- **DOCUMENT EXCERPT**
• • • • •
This is after he slammed the
president over his punitive Finance Bill, 2024, calling for drastic revisions
to the proposed legislation.
Raila condemned the Finance Bill
2024, arguing it exacerbates an already intolerable tax burden without
improving public services.
“The tax burden in Kenya is at its highest level since independence, but public services have largely remained on their knees.
"As if this is not bad enough, the Finance Bill 2024 proposes even more and higher taxes.
"Consequently, the people and the country will be
way worse off at this time in 2025 if the Finance Bill 2024 does not undergo
radical surgery,” Odinga asserted.
Odinga lambasted the bill for
failing fundamental taxation principles of predictability, simplicity,
transparency, equity, administrative ease, and fairness.
“It is worse than the one of
2023, an investment killer and a huge millstone around the necks of millions of
poor Kenyans who must have hoped that the tears they shed over taxes last year
would see the government lessen the tax burden in 2024,” he declared.
Odinga, backed by President William Ruto’s government for the African Union Commission chairperson seat, did not hold back in his critique.
He labelled the bill a “regressive taxation
proposal that goes ruthlessly after the poor.”
According to Raila, if not reviewed, low-income Kenyans would face taxes on multiple fronts, resulting in
them paying more than those with higher incomes.
• • • • •
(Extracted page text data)

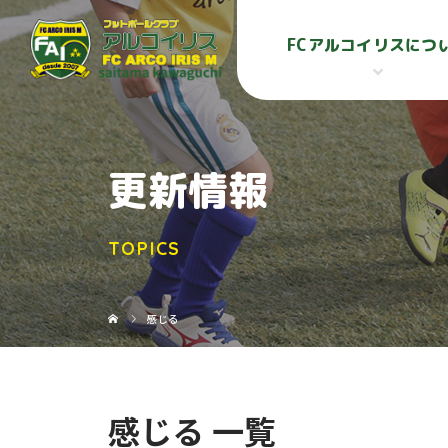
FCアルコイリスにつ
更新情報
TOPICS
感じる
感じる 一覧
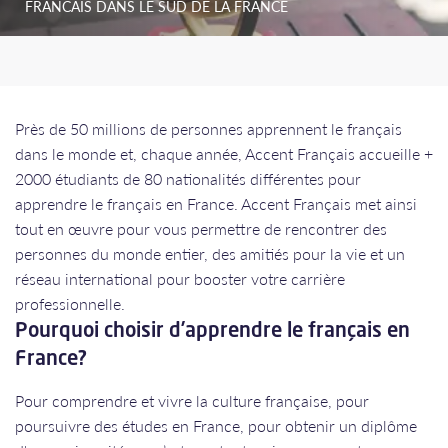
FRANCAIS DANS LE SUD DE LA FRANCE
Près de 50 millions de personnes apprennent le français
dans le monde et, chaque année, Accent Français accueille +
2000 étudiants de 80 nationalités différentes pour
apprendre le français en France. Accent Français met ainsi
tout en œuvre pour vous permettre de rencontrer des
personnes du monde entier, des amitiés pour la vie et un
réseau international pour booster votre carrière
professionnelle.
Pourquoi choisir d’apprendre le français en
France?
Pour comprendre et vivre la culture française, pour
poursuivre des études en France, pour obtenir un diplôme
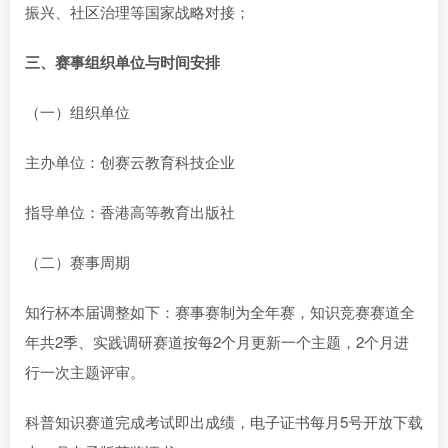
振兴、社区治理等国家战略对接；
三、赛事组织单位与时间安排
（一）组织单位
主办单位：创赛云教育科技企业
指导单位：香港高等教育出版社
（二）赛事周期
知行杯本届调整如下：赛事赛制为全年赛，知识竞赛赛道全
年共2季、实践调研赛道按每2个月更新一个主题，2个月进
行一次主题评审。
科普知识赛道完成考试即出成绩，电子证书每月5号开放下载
• • • • •
- **WORK ORDER 1**
In the Finance Bill article, which seat is Odinga backed by President William Ruto's government for?
- **WORK ORDER 2**
Based on the Finance Bill article, mark each statement yes or no, quoting the words that decide it: (a) Odinga said Kenya's tax burden is at its highest level since independence. (b) Odinga said the 2024 bill is better than the 2023 one. (c) Odinga called the bill a progressive taxation proposal.
- **WORK ORDER 3**
Revise the Finance Bill article between "This is after" and "and higher taxes.", inclusive, replacing "punitive" with "harsh".

- **TASK ANSWER 1**
The African Union Commission chairperson seat.

- **TASK ANSWER 2**
(a) Yes: "The tax burden in Kenya is at its highest level since independence"
(b) No: "It is worse than the one of 2023"
(c) No: "regressive taxation proposal that goes ruthlessly after the poor."

- **TASK ANSWER 3**
This is after he slammed the
president over his harsh Finance Bill, 2024, calling for drastic revisions
to the proposed legislation.
Raila condemned the Finance Bill
2024, arguing it exacerbates an already intolerable tax burden without
improving public services.
“The tax burden in Kenya is at its highest level since independence, but public services have largely remained on their knees.
"As if this is not bad enough, the Finance Bill 2024 proposes even more and higher taxes.